Tudo já foi vivido por outros. Tempo Comum evolui a partir desse comum: senão, como não pensar no raccord mental entre o plano de Marta, chegada a casa, a secar a vagina, depois do trauma do parto e o senhor que, no Alentejo, nos conta que a ovelha ganhou bichos nas suas partes íntimas após dar à luz?; ou entre a história da amiga que teve uma cesariana inesperada e as irmãs com 11 filhos cada uma, em que uma morreu devido a falta de tratamento num dos nascimentos?; ou o livro de viagens que o Pedro e o pai fizeram e os chapéus trocados por bacalhau na mata africana, contado pelo tio de Marta? Viagens, lutas, traumas comuns, em espelho. Precisamente. Assim como o comum da passagem das roupinhas do bebé, da transformação da libido, das obras primas de ingenuidade e ternura que são os primeiros banhos, das lutas do “ainda agora fui lá eu ver do bebé”.

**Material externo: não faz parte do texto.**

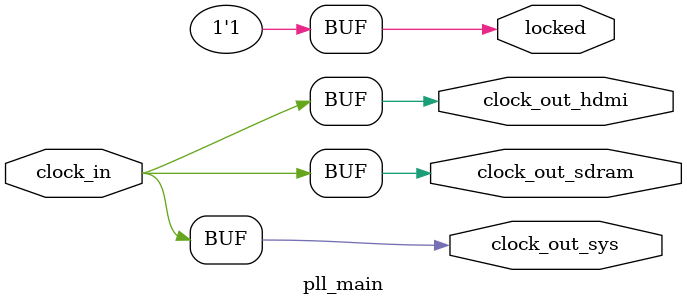
<source format=v>
module pll_main (
    input  wire clock_in,
    output wire clock_out_sys,
    output wire clock_out_sdram, 
    output wire clock_out_hdmi,
    output wire locked
);
    // Заглушка для линтинга
    assign clock_out_sys = clock_in;
    assign clock_out_sdram = clock_in;
    assign clock_out_hdmi = clock_in;
    assign locked = 1'b1;
endmodule

</source>
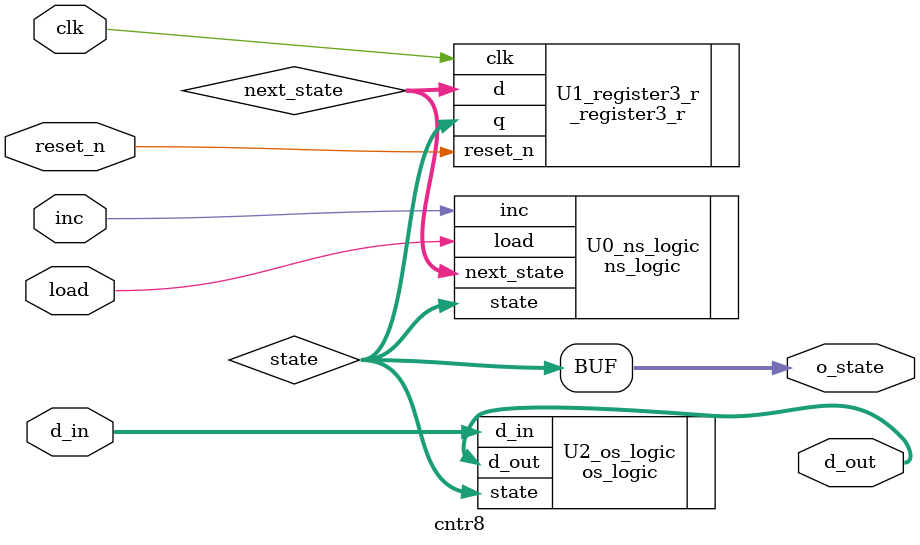
<source format=v>
module cntr8(clk,reset_n,inc,load,d_in,d_out,o_state);
//set input output
	input clk, reset_n, inc, load;
	input [7:0] d_in;
	output [7:0] d_out;
	output [2:0] o_state;
	//declare wire
	wire [2:0] next_state;
	wire [2:0] state;
	//assign output state
	assign o_state = state;
	//next state logic instance
	ns_logic U0_ns_logic(.load(load),.inc(inc),.state(state),.next_state(next_state));
	//3bit register instance
	_register3_r U1_register3_r(.clk(clk),.reset_n(reset_n),.d(next_state),.q(state));
	//output state logic instance
	os_logic U2_os_logic(.state(state),.d_in(d_in),.d_out(d_out));

endmodule

</source>
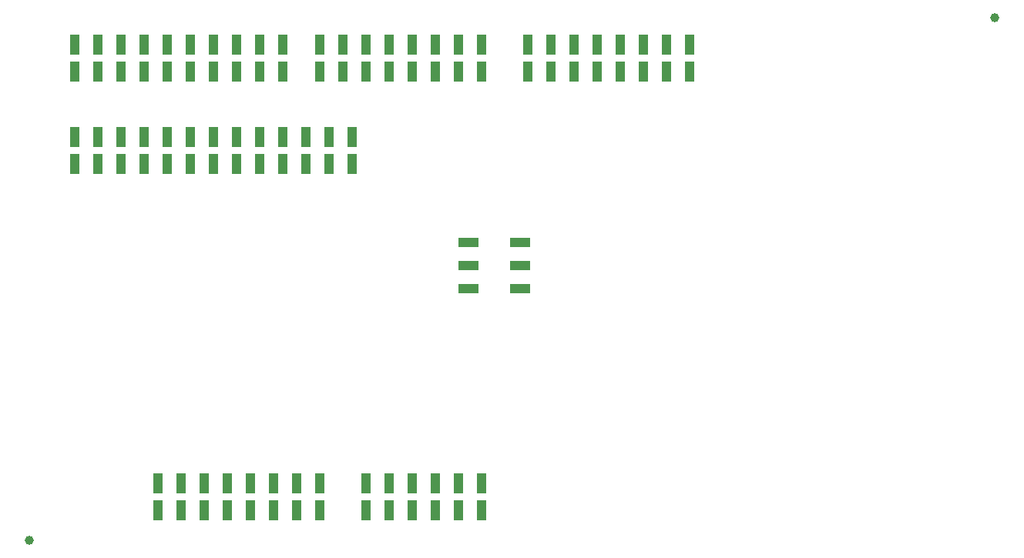
<source format=gbp>
G04*
G04 #@! TF.GenerationSoftware,Altium Limited,Altium Designer,22.6.1 (34)*
G04*
G04 Layer_Color=128*
%FSLAX24Y24*%
%MOIN*%
G70*
G04*
G04 #@! TF.SameCoordinates,198B4140-4809-47D1-8AA6-A140D55DAB78*
G04*
G04*
G04 #@! TF.FilePolarity,Positive*
G04*
G01*
G75*
%ADD91R,0.0402X0.0862*%
%ADD97C,0.0394*%
%ADD279R,0.0874X0.0402*%
D91*
X20000Y3577D02*
D03*
Y2423D02*
D03*
X24000D02*
D03*
Y3577D02*
D03*
X25000Y2423D02*
D03*
Y3577D02*
D03*
X23000Y2423D02*
D03*
Y3577D02*
D03*
X22000Y2423D02*
D03*
Y3577D02*
D03*
X21000D02*
D03*
Y2423D02*
D03*
X8400Y22577D02*
D03*
Y21423D02*
D03*
X7400Y22577D02*
D03*
Y21423D02*
D03*
X16400D02*
D03*
Y22577D02*
D03*
X12400D02*
D03*
Y21423D02*
D03*
X11400Y22577D02*
D03*
Y21423D02*
D03*
X13400Y22577D02*
D03*
Y21423D02*
D03*
X14400Y22577D02*
D03*
Y21423D02*
D03*
X15400D02*
D03*
Y22577D02*
D03*
X9400Y21423D02*
D03*
Y22577D02*
D03*
X10400Y21423D02*
D03*
Y22577D02*
D03*
X17000Y2423D02*
D03*
Y3577D02*
D03*
X18000Y2423D02*
D03*
Y3577D02*
D03*
X12000Y2423D02*
D03*
Y3577D02*
D03*
X13000D02*
D03*
Y2423D02*
D03*
X14000Y3577D02*
D03*
Y2423D02*
D03*
X16000Y3577D02*
D03*
Y2423D02*
D03*
X15000Y3577D02*
D03*
Y2423D02*
D03*
X11000D02*
D03*
Y3577D02*
D03*
X19400Y17423D02*
D03*
Y18577D02*
D03*
X15400Y17423D02*
D03*
Y18577D02*
D03*
X16400Y17423D02*
D03*
Y18577D02*
D03*
X7400D02*
D03*
Y17423D02*
D03*
X11400D02*
D03*
Y18577D02*
D03*
X12400Y17423D02*
D03*
Y18577D02*
D03*
X10400Y17423D02*
D03*
Y18577D02*
D03*
X9400Y17423D02*
D03*
Y18577D02*
D03*
X8400D02*
D03*
Y17423D02*
D03*
X14400Y18577D02*
D03*
Y17423D02*
D03*
X13400Y18577D02*
D03*
Y17423D02*
D03*
X17400Y18577D02*
D03*
Y17423D02*
D03*
X18400Y18577D02*
D03*
Y17423D02*
D03*
X34000Y21423D02*
D03*
Y22577D02*
D03*
X30000D02*
D03*
Y21423D02*
D03*
X29000Y22577D02*
D03*
Y21423D02*
D03*
X31000Y22577D02*
D03*
Y21423D02*
D03*
X32000Y22577D02*
D03*
Y21423D02*
D03*
X33000D02*
D03*
Y22577D02*
D03*
X27000Y21423D02*
D03*
Y22577D02*
D03*
X28000Y21423D02*
D03*
Y22577D02*
D03*
X25000Y21423D02*
D03*
Y22577D02*
D03*
X21000D02*
D03*
Y21423D02*
D03*
X20000Y22577D02*
D03*
Y21423D02*
D03*
X22000Y22577D02*
D03*
Y21423D02*
D03*
X23000Y22577D02*
D03*
Y21423D02*
D03*
X24000D02*
D03*
Y22577D02*
D03*
X18000Y21423D02*
D03*
Y22577D02*
D03*
X19000Y21423D02*
D03*
Y22577D02*
D03*
D97*
X47205Y23750D02*
D03*
X5411Y1120D02*
D03*
D279*
X26662Y14000D02*
D03*
Y13000D02*
D03*
X24438Y14000D02*
D03*
Y13000D02*
D03*
X26662Y12000D02*
D03*
X24438D02*
D03*
M02*

</source>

Progressivamente, a casa vai-se esvaziando de presenças. Apenas ficam os três: mãe, pai, bebé. O corredor vazio, as roupas a secar, um pequeno almoço calmo. Tempo para descansar a três. Aos poucos a bebé habitua-se aos sons da vizinhança. Já é uma presença… comum. O passarinho aprendeu a tirar a baga do loureiro, deixando dormir a menina, que, como canta a avó, está no sono primeiro.